Stored records →
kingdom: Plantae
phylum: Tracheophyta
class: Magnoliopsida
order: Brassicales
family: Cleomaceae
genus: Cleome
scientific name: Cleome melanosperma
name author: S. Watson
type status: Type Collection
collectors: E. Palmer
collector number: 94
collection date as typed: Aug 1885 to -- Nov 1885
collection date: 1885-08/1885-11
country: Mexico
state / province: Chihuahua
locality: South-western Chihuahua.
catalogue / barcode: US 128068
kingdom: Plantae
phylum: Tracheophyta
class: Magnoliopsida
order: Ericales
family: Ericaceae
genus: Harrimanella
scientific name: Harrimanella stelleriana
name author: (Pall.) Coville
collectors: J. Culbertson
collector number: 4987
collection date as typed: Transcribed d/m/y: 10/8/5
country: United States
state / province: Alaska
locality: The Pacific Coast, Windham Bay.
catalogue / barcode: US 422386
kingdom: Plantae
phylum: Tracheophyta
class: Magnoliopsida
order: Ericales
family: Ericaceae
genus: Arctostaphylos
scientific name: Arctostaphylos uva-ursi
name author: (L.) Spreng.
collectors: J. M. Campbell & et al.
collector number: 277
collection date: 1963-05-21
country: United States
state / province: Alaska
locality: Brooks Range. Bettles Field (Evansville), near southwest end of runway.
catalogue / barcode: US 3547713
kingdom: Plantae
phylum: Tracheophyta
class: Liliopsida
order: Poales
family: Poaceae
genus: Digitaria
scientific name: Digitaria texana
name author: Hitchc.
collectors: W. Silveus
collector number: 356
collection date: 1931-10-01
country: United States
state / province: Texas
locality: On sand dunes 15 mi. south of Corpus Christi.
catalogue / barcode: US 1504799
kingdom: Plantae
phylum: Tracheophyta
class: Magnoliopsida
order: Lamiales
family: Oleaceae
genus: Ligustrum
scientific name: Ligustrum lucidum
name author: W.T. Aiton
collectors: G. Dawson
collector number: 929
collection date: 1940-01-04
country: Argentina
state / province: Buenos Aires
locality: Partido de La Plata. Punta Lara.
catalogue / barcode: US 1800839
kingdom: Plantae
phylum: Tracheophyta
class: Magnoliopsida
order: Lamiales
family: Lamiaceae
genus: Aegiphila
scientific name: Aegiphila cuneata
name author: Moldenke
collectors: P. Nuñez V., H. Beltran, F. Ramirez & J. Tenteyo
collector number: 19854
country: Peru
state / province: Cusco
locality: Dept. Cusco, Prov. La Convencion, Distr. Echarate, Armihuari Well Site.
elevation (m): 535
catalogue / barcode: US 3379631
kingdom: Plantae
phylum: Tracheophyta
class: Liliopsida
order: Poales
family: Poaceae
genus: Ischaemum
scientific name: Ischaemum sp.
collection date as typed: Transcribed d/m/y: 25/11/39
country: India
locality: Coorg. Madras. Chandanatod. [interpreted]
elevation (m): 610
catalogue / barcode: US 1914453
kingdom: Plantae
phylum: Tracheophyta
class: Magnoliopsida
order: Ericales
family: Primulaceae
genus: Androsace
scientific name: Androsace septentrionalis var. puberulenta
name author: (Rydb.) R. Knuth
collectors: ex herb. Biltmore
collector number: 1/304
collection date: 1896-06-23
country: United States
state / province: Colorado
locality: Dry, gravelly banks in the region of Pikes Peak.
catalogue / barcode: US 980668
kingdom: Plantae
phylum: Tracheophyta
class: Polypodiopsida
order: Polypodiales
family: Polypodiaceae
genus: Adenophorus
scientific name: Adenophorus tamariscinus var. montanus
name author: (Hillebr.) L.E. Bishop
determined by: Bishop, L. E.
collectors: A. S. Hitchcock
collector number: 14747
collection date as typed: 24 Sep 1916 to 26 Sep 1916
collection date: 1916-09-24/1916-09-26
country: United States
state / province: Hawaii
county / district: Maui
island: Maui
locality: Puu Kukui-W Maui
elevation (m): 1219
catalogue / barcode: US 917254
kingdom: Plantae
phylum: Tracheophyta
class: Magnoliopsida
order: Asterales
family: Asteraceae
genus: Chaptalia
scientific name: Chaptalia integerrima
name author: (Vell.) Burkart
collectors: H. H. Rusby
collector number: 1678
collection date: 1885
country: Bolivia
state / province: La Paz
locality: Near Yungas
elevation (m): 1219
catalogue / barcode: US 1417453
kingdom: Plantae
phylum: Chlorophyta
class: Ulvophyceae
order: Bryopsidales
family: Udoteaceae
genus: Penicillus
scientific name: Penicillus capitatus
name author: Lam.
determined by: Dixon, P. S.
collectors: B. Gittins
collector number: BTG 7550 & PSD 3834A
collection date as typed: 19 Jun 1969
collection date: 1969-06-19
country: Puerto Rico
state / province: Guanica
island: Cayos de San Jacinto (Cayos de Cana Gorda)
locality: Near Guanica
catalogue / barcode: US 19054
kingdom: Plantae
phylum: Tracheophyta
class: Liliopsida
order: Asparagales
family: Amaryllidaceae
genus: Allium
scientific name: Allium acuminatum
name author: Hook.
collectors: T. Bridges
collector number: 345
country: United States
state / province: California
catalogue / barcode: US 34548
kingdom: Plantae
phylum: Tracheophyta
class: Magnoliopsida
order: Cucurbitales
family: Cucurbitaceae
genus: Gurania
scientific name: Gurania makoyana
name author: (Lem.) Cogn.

Work instructions → Copy out the records again word for word, from the line containing "scientific name: Allium acuminatum" through the end of the records.

Task output →
scientific name: Allium acuminatum
name author: Hook.
collectors: T. Bridges
collector number: 345
country: United States
state / province: California
catalogue / barcode: US 34548
kingdom: Plantae
phylum: Tracheophyta
class: Magnoliopsida
order: Cucurbitales
family: Cucurbitaceae
genus: Gurania
scientific name: Gurania makoyana
name author: (Lem.) Cogn.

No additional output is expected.